--- Passage ---

I really love your hypothetical situation with Varric. It’s 9/10s of the way to actually being a fic. It wants to be a fic. I want it to be a fic. It’s a beautiful explanation of how to reconcile the existence of fiction in Thedas.

Oh, this is fascinating and so clever.

So Varric blurs the lines, but rather than in the sublime way that you expect from high fantasy, it’s very mundane.  It almost invites skepticism, rather than wonder […] the cynical, bitter darkness of 2 is so different from the bleak, elegaic darkness of Origins and Trespasser.  It feels almost painfully modern.  (And I’m still not really sure how “dark” vanilla Inquisition ever got, when the worst things that happened were either inside your own head thanks to a demon or got erased thanks to, “magical time travel, go with it.”)

Yes. That is exactly why DA2 didn’t work that well for me, and I’m so glad someone put it better than I could have. I enjoy things like Hard in Hightown and the genre-blending metacommentary – they’re a major part of my love for Dragon Age – but you’ve got to play to some of the rules to bend them. (I actually love the “reading peasantry” thing and find it a welcome change, but it’s certainly not historically accurate.) DA plays with things like the nature of mythology, grand themes…. the human characters work because they’re placed against such an epic, unknowable background.

And the theory of how novels got off the ground is fantastic.

--- Information ---

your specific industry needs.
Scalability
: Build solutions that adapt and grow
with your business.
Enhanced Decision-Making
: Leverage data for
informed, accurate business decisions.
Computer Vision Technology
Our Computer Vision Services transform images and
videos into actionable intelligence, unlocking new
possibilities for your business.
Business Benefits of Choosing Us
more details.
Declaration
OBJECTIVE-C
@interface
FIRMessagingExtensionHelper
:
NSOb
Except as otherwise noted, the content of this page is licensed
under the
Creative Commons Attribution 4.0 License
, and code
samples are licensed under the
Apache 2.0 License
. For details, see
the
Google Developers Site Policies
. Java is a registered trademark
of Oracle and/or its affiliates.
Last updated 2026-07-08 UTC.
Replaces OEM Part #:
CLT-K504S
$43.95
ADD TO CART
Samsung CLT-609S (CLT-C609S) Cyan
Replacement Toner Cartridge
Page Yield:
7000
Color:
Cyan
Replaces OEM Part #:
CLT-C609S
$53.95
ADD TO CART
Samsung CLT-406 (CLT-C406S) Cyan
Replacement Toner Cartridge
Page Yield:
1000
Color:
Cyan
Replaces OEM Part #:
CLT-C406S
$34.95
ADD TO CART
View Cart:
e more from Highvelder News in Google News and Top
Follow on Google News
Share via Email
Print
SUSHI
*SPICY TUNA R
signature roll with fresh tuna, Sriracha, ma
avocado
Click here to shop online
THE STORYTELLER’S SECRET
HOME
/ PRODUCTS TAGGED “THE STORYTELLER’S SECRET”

---

# Problem to solve
Reproduce the whole passage on Varric and Dragon Age above, word for word.

# Task answer
I really love your hypothetical situation with Varric. It’s 9/10s of the way to actually being a fic. It wants to be a fic. I want it to be a fic. It’s a beautiful explanation of how to reconcile the existence of fiction in Thedas.

Oh, this is fascinating and so clever.

So Varric blurs the lines, but rather than in the sublime way that you expect from high fantasy, it’s very mundane.  It almost invites skepticism, rather than wonder […] the cynical, bitter darkness of 2 is so different from the bleak, elegaic darkness of Origins and Trespasser.  It feels almost painfully modern.  (And I’m still not really sure how “dark” vanilla Inquisition ever got, when the worst things that happened were either inside your own head thanks to a demon or got erased thanks to, “magical time travel, go with it.”)

Yes. That is exactly why DA2 didn’t work that well for me, and I’m so glad someone put it better than I could have. I enjoy things like Hard in Hightown and the genre-blending metacommentary – they’re a major part of my love for Dragon Age – but you’ve got to play to some of the rules to bend them. (I actually love the “reading peasantry” thing and find it a welcome change, but it’s certainly not historically accurate.) DA plays with things like the nature of mythology, grand themes…. the human characters work because they’re placed against such an epic, unknowable background.

And the theory of how novels got off the ground is fantastic.